RECORDS FOR THE TASK:
=== Section Start ===
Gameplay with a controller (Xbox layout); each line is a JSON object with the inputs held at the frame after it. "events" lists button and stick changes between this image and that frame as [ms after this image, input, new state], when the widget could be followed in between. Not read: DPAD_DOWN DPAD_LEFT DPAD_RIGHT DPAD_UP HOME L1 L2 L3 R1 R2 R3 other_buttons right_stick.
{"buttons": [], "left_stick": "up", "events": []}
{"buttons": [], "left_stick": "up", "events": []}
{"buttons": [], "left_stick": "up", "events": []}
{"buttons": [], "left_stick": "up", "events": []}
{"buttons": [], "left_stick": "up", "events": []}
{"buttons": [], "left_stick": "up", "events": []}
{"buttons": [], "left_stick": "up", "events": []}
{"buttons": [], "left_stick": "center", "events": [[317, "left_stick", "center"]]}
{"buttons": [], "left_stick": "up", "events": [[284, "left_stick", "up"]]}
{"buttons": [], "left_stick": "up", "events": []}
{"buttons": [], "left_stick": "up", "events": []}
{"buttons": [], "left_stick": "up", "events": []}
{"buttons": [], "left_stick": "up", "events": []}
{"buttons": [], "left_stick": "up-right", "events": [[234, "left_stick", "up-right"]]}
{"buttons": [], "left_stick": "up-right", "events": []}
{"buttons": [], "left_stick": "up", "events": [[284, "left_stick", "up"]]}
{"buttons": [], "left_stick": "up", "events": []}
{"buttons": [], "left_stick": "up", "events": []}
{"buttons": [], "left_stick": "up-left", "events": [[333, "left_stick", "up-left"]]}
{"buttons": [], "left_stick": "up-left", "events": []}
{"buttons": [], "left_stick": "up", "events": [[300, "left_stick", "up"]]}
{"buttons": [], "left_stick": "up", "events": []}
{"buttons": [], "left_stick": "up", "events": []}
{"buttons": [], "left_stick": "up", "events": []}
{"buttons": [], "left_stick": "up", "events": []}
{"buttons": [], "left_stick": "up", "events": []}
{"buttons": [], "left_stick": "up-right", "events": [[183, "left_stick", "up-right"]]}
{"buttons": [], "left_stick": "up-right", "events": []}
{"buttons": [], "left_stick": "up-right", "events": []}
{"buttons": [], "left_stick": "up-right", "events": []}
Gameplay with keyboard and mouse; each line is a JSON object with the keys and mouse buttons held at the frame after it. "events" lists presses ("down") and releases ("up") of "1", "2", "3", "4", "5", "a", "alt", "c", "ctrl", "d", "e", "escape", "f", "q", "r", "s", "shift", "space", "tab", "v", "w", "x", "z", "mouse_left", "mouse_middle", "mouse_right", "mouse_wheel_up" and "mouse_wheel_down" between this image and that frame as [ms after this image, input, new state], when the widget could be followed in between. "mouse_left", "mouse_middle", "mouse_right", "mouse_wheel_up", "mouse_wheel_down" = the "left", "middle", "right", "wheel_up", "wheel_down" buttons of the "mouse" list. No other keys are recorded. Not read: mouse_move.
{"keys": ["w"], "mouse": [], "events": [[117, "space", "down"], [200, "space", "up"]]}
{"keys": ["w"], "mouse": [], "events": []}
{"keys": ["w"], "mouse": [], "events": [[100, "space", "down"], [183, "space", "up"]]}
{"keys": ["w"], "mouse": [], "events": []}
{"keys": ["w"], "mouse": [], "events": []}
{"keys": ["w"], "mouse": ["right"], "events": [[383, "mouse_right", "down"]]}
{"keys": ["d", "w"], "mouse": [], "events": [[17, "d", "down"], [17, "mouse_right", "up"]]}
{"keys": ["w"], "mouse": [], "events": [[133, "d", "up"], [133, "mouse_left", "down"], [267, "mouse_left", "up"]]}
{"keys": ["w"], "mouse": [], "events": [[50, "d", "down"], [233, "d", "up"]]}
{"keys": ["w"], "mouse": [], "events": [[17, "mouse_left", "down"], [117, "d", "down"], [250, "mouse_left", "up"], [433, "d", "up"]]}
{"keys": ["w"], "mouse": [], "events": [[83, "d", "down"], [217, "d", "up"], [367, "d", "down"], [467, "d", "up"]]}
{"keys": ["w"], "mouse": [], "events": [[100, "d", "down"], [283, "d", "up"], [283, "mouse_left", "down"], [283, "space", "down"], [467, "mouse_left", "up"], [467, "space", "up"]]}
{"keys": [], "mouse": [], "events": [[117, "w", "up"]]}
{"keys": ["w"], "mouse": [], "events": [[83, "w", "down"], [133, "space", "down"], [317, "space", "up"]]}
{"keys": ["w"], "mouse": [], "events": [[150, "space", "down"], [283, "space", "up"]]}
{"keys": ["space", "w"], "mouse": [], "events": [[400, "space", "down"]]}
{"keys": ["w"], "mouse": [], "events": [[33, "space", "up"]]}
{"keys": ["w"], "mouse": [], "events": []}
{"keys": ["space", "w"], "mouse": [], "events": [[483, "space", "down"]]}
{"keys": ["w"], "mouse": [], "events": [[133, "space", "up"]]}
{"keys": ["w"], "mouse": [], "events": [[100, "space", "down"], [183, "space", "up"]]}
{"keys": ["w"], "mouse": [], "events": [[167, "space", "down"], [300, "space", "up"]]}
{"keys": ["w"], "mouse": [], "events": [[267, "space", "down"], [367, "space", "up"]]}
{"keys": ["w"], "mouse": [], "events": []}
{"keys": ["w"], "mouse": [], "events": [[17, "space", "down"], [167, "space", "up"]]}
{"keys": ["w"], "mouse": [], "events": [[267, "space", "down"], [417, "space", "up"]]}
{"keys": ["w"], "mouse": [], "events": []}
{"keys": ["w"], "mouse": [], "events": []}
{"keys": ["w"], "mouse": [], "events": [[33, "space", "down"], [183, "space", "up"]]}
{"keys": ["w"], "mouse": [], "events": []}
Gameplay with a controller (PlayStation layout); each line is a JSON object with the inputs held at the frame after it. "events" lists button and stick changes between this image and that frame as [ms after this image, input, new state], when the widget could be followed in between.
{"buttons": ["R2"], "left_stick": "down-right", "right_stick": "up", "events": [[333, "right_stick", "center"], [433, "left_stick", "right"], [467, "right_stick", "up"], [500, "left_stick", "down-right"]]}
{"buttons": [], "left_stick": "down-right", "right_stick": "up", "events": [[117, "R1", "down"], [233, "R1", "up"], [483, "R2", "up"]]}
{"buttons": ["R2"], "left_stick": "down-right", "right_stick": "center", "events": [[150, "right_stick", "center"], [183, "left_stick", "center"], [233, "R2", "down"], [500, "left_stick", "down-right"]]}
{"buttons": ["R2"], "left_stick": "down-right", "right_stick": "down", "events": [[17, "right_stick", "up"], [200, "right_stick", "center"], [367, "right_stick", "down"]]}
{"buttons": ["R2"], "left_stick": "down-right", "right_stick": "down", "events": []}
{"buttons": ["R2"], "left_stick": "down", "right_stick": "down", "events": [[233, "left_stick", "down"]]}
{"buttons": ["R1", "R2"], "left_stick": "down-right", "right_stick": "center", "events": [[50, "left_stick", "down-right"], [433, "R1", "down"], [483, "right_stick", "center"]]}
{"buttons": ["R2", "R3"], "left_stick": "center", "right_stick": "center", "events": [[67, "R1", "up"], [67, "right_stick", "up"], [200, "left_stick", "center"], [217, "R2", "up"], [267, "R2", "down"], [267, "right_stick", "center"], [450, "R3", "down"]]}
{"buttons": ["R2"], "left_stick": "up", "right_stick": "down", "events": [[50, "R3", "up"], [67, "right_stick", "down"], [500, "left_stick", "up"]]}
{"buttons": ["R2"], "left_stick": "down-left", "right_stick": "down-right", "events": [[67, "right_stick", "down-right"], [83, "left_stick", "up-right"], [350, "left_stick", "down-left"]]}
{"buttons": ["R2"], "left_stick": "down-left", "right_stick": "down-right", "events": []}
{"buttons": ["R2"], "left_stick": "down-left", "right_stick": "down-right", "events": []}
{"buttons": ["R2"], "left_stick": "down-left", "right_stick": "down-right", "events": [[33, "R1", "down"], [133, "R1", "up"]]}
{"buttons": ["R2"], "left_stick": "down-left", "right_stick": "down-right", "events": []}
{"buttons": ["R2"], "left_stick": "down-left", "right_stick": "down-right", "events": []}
=== Section End ===
WHAT YOU ARE ASKED TO DO: Each line in the data that holds the string "inputs" needs to be copied.

FINAL ANSWER:
Gameplay with a controller (Xbox layout); each line is a JSON object with the inputs held at the frame after it. "events" lists button and stick changes between this image and that frame as [ms after this image, input, new state], when the widget could be followed in between. Not read: DPAD_DOWN DPAD_LEFT DPAD_RIGHT DPAD_UP HOME L1 L2 L3 R1 R2 R3 other_buttons right_stick.
Gameplay with a controller (PlayStation layout); each line is a JSON object with the inputs held at the frame after it. "events" lists button and stick changes between this image and that frame as [ms after this image, input, new state], when the widget could be followed in between.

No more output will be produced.